> [Wyodrębniony tekst]:
Słowiańskie grodzisko nad Balatonem

    Jest Balaton, zwany Węgierskim Morzem (do 1918 Królestwo Węgier miało dostęp do prawdziwego morza, główny port znajdował się w Puli – chyba; na pewno wojenny, nie wiem, czy Fiume/Rijeka nie była większa - o ile nie pomyliłem, i Pola/Pula należała do części austriackiej habsburskiego państwa) całkiem udatnym akwenem, otoczonym polami lawendy, papryki i licznymi uzdrowiskami.
    O węgierskiej lawendzie zresztą już na blogu kiedyś było – oraz o lawendowych lodach, których nie polecam jeszcze bardziej niż także nad Balatonem spotykanym lawendowym piwem. Mydlina, ot co. Zresztą i tak nikt mi nie wierzy, póki sam nie spróbuje.

> [Podane informacje]:
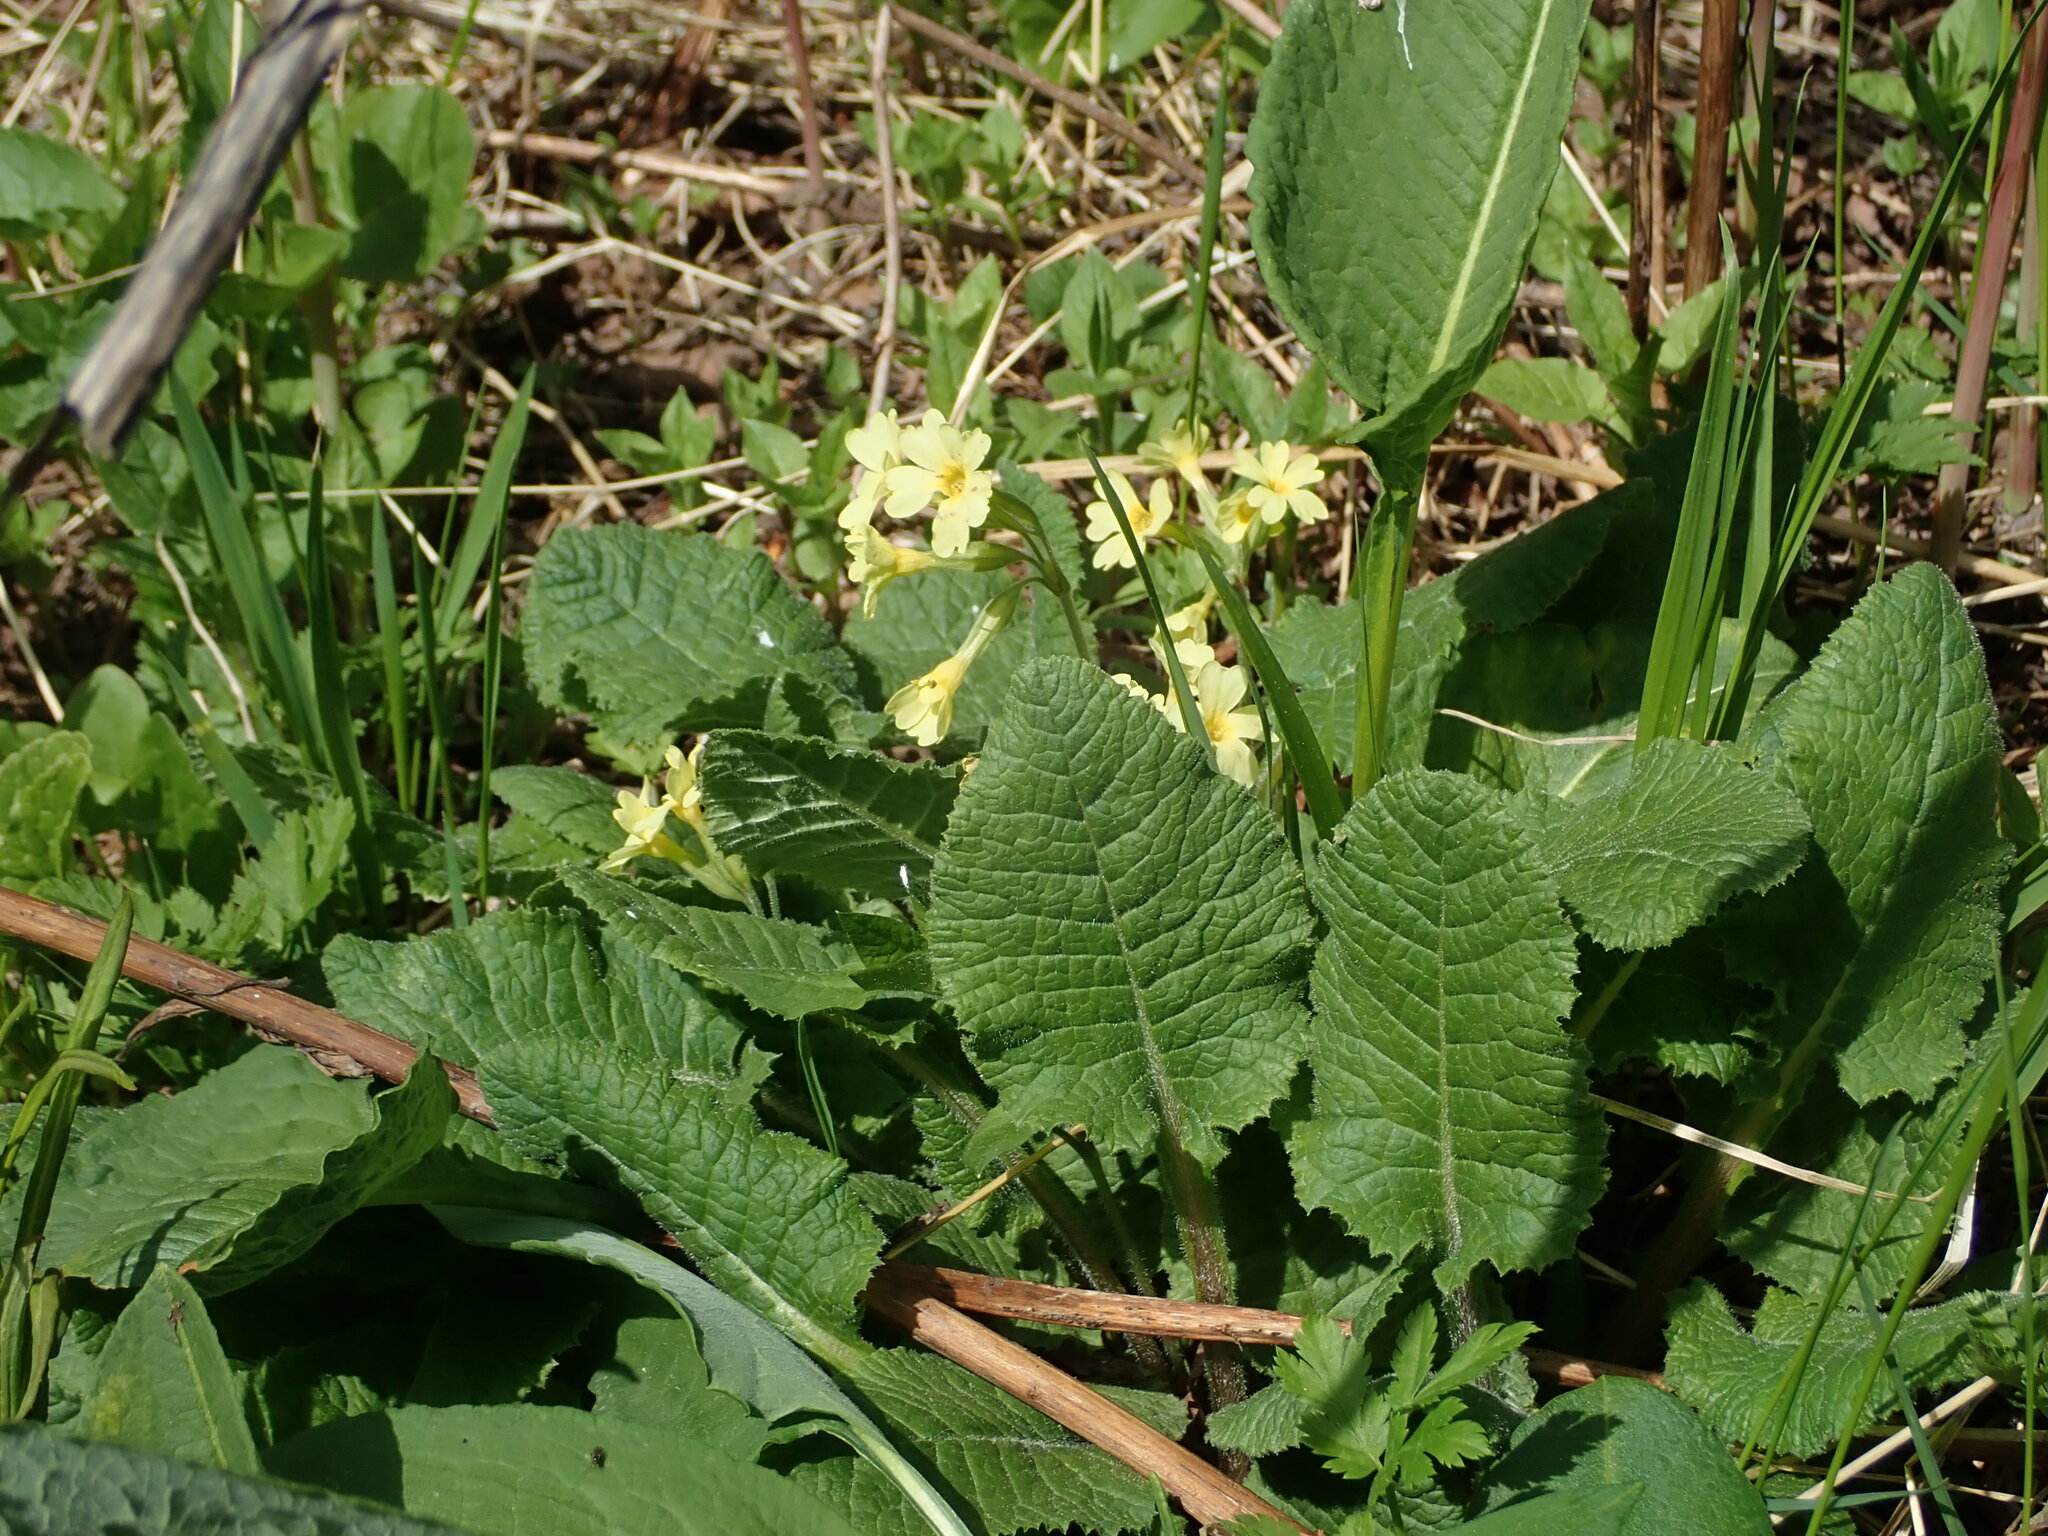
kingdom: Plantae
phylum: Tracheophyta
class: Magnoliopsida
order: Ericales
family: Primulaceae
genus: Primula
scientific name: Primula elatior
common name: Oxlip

--

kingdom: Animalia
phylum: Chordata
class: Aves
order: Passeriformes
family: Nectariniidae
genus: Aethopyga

> [Cel]: Przepisz fragment tekstu o Balatonie, zaczynając od „Słowiańskie grodzisko nad” i idąc aż do „sam nie spróbuje.”, ale zamiast „lawendowym piwem” wstaw „lawendowym winem”. Rekordy nie są tu do niczego potrzebne.

> [Oczekiwana odpowiedź]:
Słowiańskie grodzisko nad Balatonem

    Jest Balaton, zwany Węgierskim Morzem (do 1918 Królestwo Węgier miało dostęp do prawdziwego morza, główny port znajdował się w Puli – chyba; na pewno wojenny, nie wiem, czy Fiume/Rijeka nie była większa - o ile nie pomyliłem, i Pola/Pula należała do części austriackiej habsburskiego państwa) całkiem udatnym akwenem, otoczonym polami lawendy, papryki i licznymi uzdrowiskami.
    O węgierskiej lawendzie zresztą już na blogu kiedyś było – oraz o lawendowych lodach, których nie polecam jeszcze bardziej niż także nad Balatonem spotykanym lawendowym winem. Mydlina, ot co. Zresztą i tak nikt mi nie wierzy, póki sam nie spróbuje.